A paralisia parcial, rheumatismo, rachitismo, etc., têm tido tirado do exercicio velocipedico resultados maravilhosos!
Mas para que tudo isto se saiba, se vulgarise, é necessário recorrer à imprensa. É por isso que se fundou o “Velocipedista”.
Apresentamo-nos, pois, perfeitamente organisados, perfeitamente disciplinados, sem a menor ideia de ostentação, mas tambem sem tolas modestias que nos espiritos novos tão mal cabem, convictos do que valemos na empreza a que nos abalançamos.
Seguiremos passo a passo o progresso da velocipedia, demonstrando a pouco e pouco o alto papel que este meio de locomução virá a representar no futuro e mais para diante abriremos secções novas que, pela sua novidade, serão um “clou” palpitante, um verdadeiro acontecimento em o nosso pequeno meio velocipedico.
Contamos já com valiosissimas adhesões que de toda a parte nos chegam.
Essas adhesões e esses incitamentos são já o prenuncio d´uma era esplendorosa, que não vem longe, para a velocipedia em Portugal.
Avante, pois.

Logo no ano seguinte um grupo de associdados do Real Ginásio Clube Português resolve editar um jornal que servisse os interesses do clube e do desporto em geral. Desta forma é fundado o jornal O Sport, cujo primeiro número sai a 22 de Janeiro de 1894. Tinha como director Carlos Xafredo (o tradutor das regras do futebol para a língua portuguesa) e como editor Henrique Pinto do Amaral. Era um jornal que abrangia várias modalidades, conforme se pode comprovar no seu primeiro número, onde são publicados vários artigos dedicados a desportos como a equitação, a caça, a esgrima, a ginástica, o ciclismo, o futebol e os desportos náuticos. Teve uma vida breve, não tendo ultrapassado os quatro números. Apresentamos o editorial da primeira edição:

É com o maior jubilo que apresentamos á conscenciosa apreciação do publico o primeiro numero d´esta publicação, cuja ideia fôra há muito concebida, preoccupando o espirito de alguns enthusiastas pelo “sport”, mas que por uma serie de circumstancias não tinha tido até hoje realisação pratica.

====

O QUE SE PEDE:
[1] Extraia dos registros todas as linhas que contêm a palavra "allowEdgeOverflow".
[2] Por favor, continue o texto sobre os primeiros jornais de esporte em Portugal a partir do ponto em que ele termina.

DADOS DE ENTRADA:
====

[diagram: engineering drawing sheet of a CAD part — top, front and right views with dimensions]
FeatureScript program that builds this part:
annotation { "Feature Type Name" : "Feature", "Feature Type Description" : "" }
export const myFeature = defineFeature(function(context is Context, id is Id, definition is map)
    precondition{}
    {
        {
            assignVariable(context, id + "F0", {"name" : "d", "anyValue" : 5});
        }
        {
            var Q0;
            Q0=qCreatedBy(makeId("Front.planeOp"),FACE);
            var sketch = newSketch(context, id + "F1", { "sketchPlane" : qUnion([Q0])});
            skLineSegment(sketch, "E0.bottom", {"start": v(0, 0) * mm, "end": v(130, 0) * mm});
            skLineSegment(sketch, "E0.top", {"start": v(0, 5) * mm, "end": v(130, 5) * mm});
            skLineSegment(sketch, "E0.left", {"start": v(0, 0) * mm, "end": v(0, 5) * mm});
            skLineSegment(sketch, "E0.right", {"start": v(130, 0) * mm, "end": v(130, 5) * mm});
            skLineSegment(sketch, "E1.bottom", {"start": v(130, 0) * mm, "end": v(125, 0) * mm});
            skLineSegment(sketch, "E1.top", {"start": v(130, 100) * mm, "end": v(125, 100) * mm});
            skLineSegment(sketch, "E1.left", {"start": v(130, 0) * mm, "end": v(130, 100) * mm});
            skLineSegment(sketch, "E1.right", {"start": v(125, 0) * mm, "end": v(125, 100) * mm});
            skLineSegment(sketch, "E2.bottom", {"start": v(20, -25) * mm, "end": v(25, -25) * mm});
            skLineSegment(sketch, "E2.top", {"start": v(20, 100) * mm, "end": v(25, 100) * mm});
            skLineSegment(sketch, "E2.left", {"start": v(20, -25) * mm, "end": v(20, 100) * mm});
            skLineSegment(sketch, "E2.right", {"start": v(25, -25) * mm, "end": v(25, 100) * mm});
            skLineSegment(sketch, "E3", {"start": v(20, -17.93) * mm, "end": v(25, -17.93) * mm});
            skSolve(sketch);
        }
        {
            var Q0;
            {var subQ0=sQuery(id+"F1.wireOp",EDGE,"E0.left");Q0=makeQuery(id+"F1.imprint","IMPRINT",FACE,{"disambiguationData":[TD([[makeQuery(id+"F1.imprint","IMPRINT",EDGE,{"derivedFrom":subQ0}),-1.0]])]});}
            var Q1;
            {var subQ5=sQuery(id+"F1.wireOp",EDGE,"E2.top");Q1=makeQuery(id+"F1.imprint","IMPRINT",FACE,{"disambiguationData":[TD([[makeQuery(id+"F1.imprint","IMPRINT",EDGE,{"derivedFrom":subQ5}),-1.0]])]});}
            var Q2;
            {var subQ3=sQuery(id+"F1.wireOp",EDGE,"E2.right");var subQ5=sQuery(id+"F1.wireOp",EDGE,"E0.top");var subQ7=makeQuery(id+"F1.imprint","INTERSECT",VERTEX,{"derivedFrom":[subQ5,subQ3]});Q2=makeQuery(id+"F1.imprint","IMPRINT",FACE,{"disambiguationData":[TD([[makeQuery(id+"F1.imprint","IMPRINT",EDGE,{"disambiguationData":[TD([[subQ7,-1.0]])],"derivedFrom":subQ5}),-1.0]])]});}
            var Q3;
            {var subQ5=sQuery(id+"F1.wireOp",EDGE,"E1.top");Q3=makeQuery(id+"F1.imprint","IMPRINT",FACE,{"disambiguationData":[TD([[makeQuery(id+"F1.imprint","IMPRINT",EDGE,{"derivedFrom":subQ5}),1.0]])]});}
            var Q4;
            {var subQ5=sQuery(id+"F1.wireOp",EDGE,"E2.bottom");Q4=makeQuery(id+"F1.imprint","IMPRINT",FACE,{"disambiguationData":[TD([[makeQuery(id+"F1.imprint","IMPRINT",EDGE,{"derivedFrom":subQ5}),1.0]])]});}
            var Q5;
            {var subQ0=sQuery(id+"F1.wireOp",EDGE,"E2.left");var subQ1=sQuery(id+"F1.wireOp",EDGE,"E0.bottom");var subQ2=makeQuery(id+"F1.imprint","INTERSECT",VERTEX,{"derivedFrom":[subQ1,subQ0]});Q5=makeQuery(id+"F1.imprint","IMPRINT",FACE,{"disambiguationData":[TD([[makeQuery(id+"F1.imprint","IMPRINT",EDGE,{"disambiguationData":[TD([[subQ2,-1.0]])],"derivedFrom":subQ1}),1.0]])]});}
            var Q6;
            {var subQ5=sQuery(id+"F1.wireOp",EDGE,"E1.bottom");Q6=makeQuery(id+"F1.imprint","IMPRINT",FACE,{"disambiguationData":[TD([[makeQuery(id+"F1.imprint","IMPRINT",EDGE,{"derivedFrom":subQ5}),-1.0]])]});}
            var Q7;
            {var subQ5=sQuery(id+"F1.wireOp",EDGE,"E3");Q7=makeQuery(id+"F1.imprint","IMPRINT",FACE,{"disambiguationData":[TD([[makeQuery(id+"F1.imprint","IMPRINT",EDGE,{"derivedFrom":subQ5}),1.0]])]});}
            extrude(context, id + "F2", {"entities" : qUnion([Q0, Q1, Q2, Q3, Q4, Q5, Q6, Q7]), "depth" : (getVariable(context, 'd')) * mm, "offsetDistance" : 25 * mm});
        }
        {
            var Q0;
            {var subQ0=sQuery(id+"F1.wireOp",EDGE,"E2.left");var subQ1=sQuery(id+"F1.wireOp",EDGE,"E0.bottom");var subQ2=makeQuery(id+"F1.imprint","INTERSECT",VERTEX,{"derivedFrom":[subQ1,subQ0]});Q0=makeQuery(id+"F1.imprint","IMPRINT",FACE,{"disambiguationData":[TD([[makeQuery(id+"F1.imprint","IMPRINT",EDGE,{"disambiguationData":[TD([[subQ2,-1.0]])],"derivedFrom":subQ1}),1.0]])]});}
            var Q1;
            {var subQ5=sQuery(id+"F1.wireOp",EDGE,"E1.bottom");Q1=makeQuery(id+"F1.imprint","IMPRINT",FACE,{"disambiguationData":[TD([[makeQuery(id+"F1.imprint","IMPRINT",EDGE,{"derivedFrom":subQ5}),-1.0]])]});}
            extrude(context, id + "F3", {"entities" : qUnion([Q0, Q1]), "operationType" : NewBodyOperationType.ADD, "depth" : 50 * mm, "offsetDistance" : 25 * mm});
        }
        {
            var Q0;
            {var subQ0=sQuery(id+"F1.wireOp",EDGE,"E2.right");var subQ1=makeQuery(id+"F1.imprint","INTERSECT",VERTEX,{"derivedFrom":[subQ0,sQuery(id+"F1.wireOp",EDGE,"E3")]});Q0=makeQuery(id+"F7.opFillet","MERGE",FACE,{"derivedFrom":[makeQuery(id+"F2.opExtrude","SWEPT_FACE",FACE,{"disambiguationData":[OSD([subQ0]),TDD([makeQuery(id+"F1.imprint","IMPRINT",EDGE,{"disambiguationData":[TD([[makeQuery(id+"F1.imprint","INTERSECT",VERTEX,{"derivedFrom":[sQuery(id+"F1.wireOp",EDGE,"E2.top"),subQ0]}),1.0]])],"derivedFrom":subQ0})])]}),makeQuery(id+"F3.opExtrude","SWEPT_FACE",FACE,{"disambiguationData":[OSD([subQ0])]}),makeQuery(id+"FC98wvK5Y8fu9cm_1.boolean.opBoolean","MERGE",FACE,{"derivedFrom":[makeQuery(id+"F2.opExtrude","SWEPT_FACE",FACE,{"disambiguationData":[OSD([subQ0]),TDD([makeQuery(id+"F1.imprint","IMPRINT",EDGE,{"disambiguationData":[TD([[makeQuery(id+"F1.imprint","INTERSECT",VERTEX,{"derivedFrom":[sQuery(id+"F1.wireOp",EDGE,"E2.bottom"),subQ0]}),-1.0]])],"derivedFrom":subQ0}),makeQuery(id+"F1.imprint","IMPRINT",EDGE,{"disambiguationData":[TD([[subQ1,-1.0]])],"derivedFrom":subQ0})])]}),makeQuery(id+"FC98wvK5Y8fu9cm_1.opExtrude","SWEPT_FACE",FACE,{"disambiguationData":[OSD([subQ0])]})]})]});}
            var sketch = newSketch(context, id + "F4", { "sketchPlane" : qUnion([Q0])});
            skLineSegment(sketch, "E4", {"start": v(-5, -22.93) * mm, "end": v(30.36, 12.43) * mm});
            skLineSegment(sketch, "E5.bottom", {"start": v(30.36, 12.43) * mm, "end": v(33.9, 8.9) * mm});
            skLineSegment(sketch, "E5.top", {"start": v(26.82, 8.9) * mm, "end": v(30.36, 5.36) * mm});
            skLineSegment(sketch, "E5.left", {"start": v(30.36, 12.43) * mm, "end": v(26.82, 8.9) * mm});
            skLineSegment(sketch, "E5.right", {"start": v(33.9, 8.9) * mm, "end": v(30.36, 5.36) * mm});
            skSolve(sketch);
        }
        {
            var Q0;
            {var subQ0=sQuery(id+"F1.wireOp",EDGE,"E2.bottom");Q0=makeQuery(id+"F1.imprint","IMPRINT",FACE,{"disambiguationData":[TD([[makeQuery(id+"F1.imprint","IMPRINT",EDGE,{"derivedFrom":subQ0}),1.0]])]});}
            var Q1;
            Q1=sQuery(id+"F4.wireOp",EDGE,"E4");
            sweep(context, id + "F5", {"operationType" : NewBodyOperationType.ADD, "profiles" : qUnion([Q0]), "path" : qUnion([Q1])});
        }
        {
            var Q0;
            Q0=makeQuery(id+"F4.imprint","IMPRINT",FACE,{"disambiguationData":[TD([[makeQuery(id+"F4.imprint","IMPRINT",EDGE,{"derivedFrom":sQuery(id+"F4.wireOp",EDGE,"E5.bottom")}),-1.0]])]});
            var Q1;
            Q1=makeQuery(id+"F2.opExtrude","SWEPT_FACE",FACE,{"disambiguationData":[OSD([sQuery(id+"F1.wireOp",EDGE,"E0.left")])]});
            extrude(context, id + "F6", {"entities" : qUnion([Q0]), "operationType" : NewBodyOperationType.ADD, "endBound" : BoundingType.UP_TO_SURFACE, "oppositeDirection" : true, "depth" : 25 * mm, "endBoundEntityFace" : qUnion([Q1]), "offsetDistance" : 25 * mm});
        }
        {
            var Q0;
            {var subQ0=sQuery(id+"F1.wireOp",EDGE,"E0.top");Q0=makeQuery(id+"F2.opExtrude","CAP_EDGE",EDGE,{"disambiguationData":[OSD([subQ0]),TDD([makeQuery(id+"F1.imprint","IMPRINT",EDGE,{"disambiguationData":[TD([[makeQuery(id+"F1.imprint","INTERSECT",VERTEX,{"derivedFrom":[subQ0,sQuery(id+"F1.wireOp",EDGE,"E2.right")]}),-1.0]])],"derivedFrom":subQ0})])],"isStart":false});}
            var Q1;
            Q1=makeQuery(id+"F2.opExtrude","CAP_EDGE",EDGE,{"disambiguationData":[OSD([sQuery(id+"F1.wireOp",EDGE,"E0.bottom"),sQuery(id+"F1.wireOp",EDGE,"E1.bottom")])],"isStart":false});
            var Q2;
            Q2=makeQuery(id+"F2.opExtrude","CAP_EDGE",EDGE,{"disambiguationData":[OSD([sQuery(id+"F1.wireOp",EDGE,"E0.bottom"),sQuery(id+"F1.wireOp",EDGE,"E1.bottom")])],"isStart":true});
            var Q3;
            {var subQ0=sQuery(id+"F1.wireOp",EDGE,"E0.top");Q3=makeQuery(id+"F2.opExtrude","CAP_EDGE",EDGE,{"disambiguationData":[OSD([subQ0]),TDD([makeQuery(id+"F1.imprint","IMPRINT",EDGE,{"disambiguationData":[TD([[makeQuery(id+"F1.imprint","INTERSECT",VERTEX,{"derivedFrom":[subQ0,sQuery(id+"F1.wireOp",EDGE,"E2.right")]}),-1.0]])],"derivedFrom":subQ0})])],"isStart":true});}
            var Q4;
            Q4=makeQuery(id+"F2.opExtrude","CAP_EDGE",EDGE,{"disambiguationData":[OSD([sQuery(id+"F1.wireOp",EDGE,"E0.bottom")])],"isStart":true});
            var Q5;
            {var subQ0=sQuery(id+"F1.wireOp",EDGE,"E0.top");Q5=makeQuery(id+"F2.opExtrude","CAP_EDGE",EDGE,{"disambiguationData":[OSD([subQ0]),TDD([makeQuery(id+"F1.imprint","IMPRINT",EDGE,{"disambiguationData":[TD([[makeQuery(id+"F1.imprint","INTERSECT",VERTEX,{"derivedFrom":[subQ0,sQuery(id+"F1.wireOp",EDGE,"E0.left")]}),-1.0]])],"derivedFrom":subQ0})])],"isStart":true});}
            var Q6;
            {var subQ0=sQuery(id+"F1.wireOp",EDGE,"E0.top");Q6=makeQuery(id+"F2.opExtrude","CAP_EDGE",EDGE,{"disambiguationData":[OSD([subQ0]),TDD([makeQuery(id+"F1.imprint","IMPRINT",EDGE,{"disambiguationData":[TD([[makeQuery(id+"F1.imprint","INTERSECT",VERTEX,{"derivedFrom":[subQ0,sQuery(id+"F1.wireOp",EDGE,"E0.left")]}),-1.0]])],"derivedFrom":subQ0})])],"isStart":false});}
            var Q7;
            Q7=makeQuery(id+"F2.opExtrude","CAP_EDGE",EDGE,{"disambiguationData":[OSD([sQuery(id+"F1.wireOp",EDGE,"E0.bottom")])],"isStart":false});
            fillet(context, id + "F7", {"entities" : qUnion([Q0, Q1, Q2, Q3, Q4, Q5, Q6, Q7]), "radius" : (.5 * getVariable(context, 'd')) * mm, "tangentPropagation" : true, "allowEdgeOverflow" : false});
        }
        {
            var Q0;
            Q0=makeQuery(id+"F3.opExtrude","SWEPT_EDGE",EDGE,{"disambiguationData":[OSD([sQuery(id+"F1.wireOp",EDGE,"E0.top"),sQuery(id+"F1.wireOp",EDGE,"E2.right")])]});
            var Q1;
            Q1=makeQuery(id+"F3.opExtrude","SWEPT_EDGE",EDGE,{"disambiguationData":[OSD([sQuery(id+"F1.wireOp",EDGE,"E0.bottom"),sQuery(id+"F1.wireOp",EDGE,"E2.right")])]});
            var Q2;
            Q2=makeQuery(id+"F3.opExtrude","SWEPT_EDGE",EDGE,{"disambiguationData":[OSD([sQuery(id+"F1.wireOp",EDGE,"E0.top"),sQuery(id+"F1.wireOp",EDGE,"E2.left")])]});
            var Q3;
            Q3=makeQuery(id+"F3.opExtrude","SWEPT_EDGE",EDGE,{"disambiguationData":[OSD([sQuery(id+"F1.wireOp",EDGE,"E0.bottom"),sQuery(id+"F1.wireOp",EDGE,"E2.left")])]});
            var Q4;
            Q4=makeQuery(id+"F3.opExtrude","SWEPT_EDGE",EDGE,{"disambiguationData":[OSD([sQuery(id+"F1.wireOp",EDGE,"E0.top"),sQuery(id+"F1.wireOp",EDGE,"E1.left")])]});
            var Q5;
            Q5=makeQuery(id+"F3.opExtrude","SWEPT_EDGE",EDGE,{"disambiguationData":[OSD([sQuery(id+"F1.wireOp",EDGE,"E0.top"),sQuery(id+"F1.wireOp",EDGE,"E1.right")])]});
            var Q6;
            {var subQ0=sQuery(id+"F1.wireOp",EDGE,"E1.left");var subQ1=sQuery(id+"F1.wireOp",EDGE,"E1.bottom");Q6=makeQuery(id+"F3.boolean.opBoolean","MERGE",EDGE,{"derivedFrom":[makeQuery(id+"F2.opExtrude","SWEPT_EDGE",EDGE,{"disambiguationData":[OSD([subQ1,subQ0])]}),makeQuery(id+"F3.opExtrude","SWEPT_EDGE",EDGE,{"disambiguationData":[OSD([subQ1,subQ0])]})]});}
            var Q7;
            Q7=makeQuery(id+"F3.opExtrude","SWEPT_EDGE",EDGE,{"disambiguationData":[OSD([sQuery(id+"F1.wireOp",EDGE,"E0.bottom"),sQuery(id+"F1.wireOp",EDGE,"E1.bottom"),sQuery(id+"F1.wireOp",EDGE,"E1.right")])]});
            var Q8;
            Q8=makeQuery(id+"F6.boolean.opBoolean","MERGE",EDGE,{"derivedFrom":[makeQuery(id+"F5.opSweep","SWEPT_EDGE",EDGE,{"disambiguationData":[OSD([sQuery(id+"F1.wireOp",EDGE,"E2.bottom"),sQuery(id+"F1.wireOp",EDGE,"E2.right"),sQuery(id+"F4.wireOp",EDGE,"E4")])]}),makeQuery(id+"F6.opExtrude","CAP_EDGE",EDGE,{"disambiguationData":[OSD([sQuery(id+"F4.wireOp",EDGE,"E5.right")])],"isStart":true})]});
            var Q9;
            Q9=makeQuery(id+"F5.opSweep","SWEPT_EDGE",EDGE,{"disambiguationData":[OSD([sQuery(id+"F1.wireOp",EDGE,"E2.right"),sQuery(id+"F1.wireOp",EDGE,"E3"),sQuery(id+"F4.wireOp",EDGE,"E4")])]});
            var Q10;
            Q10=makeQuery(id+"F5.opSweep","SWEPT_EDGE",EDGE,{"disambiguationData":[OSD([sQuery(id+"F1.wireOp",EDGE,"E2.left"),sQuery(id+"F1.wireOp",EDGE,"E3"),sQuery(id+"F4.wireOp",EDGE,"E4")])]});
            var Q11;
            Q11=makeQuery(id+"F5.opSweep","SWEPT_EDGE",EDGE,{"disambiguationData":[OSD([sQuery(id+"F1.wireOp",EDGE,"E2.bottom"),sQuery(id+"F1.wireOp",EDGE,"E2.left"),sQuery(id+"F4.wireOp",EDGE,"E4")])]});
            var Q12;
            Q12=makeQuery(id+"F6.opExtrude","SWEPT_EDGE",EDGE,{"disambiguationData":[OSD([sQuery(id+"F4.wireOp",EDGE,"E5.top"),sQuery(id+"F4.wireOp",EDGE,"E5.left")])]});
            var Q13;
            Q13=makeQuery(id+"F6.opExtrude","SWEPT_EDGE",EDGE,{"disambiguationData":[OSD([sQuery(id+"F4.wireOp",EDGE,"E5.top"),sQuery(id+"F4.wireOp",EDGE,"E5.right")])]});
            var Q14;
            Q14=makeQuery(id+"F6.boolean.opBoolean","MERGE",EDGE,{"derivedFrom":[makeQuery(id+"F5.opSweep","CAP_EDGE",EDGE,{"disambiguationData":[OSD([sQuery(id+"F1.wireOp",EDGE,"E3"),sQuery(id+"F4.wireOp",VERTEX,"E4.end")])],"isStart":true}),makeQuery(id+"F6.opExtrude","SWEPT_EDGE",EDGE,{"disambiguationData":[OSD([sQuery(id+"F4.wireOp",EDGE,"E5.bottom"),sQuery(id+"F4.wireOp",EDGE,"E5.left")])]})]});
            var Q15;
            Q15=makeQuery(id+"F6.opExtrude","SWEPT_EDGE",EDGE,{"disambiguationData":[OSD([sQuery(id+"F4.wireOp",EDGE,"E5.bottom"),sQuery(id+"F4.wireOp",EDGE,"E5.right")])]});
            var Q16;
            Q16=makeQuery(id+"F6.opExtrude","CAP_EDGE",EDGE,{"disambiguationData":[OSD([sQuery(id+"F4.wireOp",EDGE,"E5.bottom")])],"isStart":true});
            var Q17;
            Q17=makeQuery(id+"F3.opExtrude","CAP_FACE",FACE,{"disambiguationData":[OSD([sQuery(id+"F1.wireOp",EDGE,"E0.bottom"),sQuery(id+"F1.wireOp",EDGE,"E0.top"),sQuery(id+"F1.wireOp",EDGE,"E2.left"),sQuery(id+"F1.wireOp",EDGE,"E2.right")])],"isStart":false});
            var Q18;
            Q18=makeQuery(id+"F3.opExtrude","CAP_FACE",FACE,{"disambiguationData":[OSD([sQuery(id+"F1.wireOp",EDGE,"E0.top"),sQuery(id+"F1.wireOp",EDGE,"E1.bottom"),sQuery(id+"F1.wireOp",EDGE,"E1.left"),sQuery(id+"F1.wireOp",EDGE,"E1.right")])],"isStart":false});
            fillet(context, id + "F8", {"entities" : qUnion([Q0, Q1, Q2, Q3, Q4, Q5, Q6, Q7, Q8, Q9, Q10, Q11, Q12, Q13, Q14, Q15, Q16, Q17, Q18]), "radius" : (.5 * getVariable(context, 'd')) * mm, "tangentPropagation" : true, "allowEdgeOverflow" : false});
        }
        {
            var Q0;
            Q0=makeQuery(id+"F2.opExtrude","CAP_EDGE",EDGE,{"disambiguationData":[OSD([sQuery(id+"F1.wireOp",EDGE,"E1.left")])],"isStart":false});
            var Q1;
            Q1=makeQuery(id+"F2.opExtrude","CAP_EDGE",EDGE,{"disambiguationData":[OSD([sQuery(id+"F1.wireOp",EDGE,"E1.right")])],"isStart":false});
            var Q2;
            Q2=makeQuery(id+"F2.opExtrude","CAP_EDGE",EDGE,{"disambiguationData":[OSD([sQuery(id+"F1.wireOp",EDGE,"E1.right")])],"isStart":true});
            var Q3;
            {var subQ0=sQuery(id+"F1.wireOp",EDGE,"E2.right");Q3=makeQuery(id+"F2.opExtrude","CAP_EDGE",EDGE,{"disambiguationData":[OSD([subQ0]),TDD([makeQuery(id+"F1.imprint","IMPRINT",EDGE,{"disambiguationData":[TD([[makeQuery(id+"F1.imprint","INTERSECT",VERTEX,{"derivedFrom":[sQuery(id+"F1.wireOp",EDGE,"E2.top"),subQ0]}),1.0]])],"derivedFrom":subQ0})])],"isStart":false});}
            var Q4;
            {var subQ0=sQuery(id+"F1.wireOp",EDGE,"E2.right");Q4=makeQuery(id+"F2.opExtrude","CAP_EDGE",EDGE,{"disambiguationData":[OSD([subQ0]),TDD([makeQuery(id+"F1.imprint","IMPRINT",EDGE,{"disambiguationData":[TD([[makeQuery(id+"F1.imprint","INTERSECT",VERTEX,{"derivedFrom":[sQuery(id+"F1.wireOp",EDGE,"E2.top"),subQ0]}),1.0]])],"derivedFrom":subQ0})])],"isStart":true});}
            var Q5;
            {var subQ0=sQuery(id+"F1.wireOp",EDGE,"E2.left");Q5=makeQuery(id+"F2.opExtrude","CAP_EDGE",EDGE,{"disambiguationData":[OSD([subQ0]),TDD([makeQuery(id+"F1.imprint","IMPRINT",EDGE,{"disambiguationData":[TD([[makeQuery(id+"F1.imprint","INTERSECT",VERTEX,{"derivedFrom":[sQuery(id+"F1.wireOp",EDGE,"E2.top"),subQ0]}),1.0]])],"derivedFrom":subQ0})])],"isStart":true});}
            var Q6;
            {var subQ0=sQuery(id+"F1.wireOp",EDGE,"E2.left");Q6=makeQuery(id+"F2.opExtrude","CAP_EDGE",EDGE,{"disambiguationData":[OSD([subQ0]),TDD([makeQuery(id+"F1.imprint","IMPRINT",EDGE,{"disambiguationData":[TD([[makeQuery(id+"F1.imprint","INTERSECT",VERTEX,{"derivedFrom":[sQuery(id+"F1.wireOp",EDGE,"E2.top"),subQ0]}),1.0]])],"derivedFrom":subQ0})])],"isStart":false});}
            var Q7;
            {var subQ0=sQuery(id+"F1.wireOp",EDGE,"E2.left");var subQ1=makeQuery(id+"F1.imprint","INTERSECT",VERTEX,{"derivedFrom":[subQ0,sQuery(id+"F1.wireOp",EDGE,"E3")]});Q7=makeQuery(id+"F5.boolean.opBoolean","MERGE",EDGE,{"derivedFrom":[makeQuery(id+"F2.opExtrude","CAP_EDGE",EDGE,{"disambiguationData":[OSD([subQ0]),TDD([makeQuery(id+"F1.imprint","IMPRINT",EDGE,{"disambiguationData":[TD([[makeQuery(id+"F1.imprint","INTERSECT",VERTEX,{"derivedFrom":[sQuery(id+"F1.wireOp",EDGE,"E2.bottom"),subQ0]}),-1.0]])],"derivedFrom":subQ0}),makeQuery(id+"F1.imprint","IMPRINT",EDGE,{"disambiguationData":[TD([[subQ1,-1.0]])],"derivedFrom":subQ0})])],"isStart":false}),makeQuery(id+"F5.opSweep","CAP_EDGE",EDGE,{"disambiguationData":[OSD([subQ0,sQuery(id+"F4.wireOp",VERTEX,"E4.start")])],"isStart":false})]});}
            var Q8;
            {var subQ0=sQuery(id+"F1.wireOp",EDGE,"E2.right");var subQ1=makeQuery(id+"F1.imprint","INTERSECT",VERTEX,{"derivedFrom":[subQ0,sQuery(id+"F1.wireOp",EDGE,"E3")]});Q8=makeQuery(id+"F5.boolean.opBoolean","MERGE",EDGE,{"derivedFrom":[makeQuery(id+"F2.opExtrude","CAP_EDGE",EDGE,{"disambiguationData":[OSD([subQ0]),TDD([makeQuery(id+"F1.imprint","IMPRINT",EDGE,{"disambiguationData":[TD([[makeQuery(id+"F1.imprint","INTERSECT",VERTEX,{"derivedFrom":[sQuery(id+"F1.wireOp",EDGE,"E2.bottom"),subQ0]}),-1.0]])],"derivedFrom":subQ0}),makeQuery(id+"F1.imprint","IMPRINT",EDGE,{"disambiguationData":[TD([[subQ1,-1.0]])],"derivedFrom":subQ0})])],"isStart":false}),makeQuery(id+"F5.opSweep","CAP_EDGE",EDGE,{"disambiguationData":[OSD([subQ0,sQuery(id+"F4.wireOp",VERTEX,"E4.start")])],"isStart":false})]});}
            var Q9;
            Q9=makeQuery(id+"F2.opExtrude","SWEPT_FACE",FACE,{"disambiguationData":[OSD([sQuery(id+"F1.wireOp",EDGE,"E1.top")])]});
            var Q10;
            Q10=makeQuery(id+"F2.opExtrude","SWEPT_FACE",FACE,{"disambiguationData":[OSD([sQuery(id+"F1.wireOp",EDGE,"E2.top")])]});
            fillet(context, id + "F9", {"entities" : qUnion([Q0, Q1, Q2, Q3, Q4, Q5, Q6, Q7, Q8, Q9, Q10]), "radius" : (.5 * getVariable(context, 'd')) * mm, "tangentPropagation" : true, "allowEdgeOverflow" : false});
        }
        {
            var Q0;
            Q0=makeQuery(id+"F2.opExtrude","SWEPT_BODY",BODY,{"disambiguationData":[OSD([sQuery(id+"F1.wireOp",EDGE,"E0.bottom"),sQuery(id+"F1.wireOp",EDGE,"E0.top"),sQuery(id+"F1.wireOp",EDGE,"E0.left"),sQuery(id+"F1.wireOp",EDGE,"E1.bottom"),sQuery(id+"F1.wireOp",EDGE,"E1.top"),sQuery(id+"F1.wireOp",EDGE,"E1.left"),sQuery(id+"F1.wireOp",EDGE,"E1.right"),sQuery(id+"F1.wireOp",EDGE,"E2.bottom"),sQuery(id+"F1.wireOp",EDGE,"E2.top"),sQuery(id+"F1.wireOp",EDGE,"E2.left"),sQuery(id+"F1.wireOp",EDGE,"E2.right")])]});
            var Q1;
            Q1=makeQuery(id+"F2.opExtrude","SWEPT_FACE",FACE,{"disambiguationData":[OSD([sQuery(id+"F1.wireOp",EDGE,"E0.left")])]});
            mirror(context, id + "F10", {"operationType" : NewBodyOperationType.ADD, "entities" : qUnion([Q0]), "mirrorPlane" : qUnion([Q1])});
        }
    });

====

RESPOSTAS POR TAREFA:
[1]
            fillet(context, id + "F7", {"entities" : qUnion([Q0, Q1, Q2, Q3, Q4, Q5, Q6, Q7]), "radius" : (.5 * getVariable(context, 'd')) * mm, "tangentPropagation" : true, "allowEdgeOverflow" : false});
            fillet(context, id + "F8", {"entities" : qUnion([Q0, Q1, Q2, Q3, Q4, Q5, Q6, Q7, Q8, Q9, Q10, Q11, Q12, Q13, Q14, Q15, Q16, Q17, Q18]), "radius" : (.5 * getVariable(context, 'd')) * mm, "tangentPropagation" : true, "allowEdgeOverflow" : false});
            fillet(context, id + "F9", {"entities" : qUnion([Q0, Q1, Q2, Q3, Q4, Q5, Q6, Q7, Q8, Q9, Q10]), "radius" : (.5 * getVariable(context, 'd')) * mm, "tangentPropagation" : true, "allowEdgeOverflow" : false});

[2]
Sem pretenções, como tambem com todo o desassombro e imparcialidade é somente a nossa mira, pôr ao facto do que se passa no mundo do “sport” os nossos amigos e leitores. Comprehendemos quão arriscada e trabalhosa é a tarefa a que nos vamos abalançar; esperamos porém, o vosso bom acolhimento, tanto mais, que é infelizmente tão mingoado no nosso paiz, o numero dos que já comprehendem as vantagens do exercicio physico.
O que mais nos anima a prosseguir, é o ter a consciencia plena, de não nos mover o espirito da ganancia estando animados do mais amplo desinteresse, e visando só, em augmentar o numero dos adeptos pelo desenvolvimento physico, que tão desprezado tem sido no nosso paiz, destoando assim tanto de todos os outros.
Não nos limitaremos somente a tratar dos exercicios ao ar livre, que, bem sabemos não podem ser usados por todos, mas sim trataremos conjunctamente da gymnastica, esgrima, nauticam velocipedia, caça, etc., para o que contamos com a coadjuvação dos nossos amigos.
Como homenagem a todos os individuos que por qualquer forma se distingam em exercicios de “sport”, publicaremos em cada numero um retrato photographico, ou grupos e scenas relativas ao “sport”.
Pedindo de novo a benevolencia do publico, concluiremos por offerecer a todos os “sportsmen” as colunnas do nosso jornal para os assumptos que elle se propõe tratar.

Estava dado o mote para o estabelecimento da imprensa desportiva em Portugal. Logo no ano seguinte, 1895, a Associação dos Atiradores Civis Portugueses (fundada a 16 de Novembro de 1893) resolve editar o seu orgão de informação oficial, intitulado O Tiro Civil, publicação de cariz semanal, cujo primeiro número foi editado a 7 de Março deste ano, e que durou até 1903. Tinha a redacção estabelecida no 1º andar da Rua de São Paulo, nº 216, em Lisboa, e tinha como editor Manuel Augusto Pinto. Destacamos um pequeno excerto do editorial da primeira edição do Tiro Civil:

...somos absoluta e completamente dedicados ao fim especial de darmos noticias e informações, que digam respeito ao tiro, á esgrima, á gymnastica, á caça, conservando-nos estranhos a toda e qualquer politica...

A 22 de Novembro 1896 é publicado em Lisboa o primeiro número do jornal O Velo-Sport, dedicado à divulgação do ciclismo, cujos proprietários eram Ignacio Lima e Carlos Portella, o editor dava pelo nome de Paulo da Fonseca e a redacção ficava situada na Rua do Arco do Bandeira, nº 211. Em destaque o editorial do seu primeiro número:

Ao apresentarmos á luz da publicidade este semanario, sentimo-nos possuidos d´uma profunda incerteza muitissimo justificada, em vista do mau sucesso que tiveram todos os jornaes que nos antecederam, tratando do mesmo assumpto.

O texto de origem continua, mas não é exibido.